## EXTRACT TO READ
_ _ _ _

MCP Isn't Dead, But Bloated Agentic Workflows Are
MCP Isn't Dead, But Bloated Agentic Workflows Are
Hot take: MCP isn't dead, but bloated agentic workflows are.
In 2024, Anthropic's Model Context Protocol (MCP) felt like the USB-C of AI agents — one plug to access every external tool. For a while, it was magic.
But 2025 revealed the cracks. Token bloat. Context rot. Non-deterministic chaos. And a growing realization: the fewer tokens your LLM sees, the sharper it gets.
If you're still loading 30 tools into your agent's context window and wondering why performance is degrading, this post is for you.
The MCP Promise: 2024 in Retrospect
When Anthropic introduced MCP in late 2024, it solved a real problem: tool fragmentation.
Before MCP, every AI agent framework had its own way of defining tools:
- LangChain used
Toolclasses - AutoGen had function schemas
- CrewAI wrapped everything in custom decorators
MCP standardized this. One protocol. One way to expose tools to LLMs. Connect once, use everywhere.
The vision was beautiful:
# Register 30 tools via MCP
mcp_server = MCPServer()
mcp_server.register_tools([
filesystem_tools,
database_tools,
api_tools,
email_tools,
calendar_tools,
# ... 25 more
])
# Agent magically knows about all of them
agent = create_agent(tools=mcp_server.get_tools())

_ _ _ _

[Saved entries]
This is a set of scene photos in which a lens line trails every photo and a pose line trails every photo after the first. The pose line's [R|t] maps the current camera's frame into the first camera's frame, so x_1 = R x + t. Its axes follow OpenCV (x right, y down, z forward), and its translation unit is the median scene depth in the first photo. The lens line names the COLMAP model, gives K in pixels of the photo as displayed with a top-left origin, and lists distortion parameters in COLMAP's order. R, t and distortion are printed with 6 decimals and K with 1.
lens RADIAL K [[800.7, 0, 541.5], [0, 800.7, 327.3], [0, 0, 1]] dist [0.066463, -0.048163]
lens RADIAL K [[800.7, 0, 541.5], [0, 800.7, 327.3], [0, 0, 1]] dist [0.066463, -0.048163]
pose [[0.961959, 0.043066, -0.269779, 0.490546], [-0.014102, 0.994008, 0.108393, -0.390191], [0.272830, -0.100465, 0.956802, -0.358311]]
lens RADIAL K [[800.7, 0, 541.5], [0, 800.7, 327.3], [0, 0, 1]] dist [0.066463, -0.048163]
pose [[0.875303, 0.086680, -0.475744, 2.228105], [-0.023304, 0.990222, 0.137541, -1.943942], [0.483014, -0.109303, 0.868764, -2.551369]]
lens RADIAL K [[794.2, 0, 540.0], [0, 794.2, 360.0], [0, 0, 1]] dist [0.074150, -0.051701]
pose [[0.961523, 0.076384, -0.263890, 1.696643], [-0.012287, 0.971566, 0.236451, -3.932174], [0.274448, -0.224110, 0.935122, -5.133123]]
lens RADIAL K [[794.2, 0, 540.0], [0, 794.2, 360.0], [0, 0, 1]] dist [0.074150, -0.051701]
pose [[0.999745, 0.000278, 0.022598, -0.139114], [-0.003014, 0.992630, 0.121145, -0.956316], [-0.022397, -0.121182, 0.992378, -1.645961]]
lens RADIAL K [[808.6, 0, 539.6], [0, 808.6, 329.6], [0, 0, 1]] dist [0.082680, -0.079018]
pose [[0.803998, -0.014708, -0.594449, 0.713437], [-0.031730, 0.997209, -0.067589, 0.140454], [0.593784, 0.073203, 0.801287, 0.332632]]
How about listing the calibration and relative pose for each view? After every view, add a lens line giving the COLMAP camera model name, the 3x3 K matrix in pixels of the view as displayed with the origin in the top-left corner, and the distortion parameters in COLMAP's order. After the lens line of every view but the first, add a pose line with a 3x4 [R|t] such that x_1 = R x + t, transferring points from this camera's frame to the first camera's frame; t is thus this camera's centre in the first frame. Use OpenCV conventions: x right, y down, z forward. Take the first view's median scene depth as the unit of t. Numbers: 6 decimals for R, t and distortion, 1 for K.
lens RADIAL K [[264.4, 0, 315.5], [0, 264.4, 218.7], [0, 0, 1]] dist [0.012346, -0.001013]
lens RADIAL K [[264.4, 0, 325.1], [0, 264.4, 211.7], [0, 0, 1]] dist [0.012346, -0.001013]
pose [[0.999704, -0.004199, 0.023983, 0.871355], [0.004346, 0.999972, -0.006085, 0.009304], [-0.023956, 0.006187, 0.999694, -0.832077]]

_ _ _ _

## INSTRUCTIONS FOR THE TASK
According to the post about MCP, what problem did MCP solve when Anthropic introduced it in late 2024?

## WRITTEN SOLUTION
Tool fragmentation.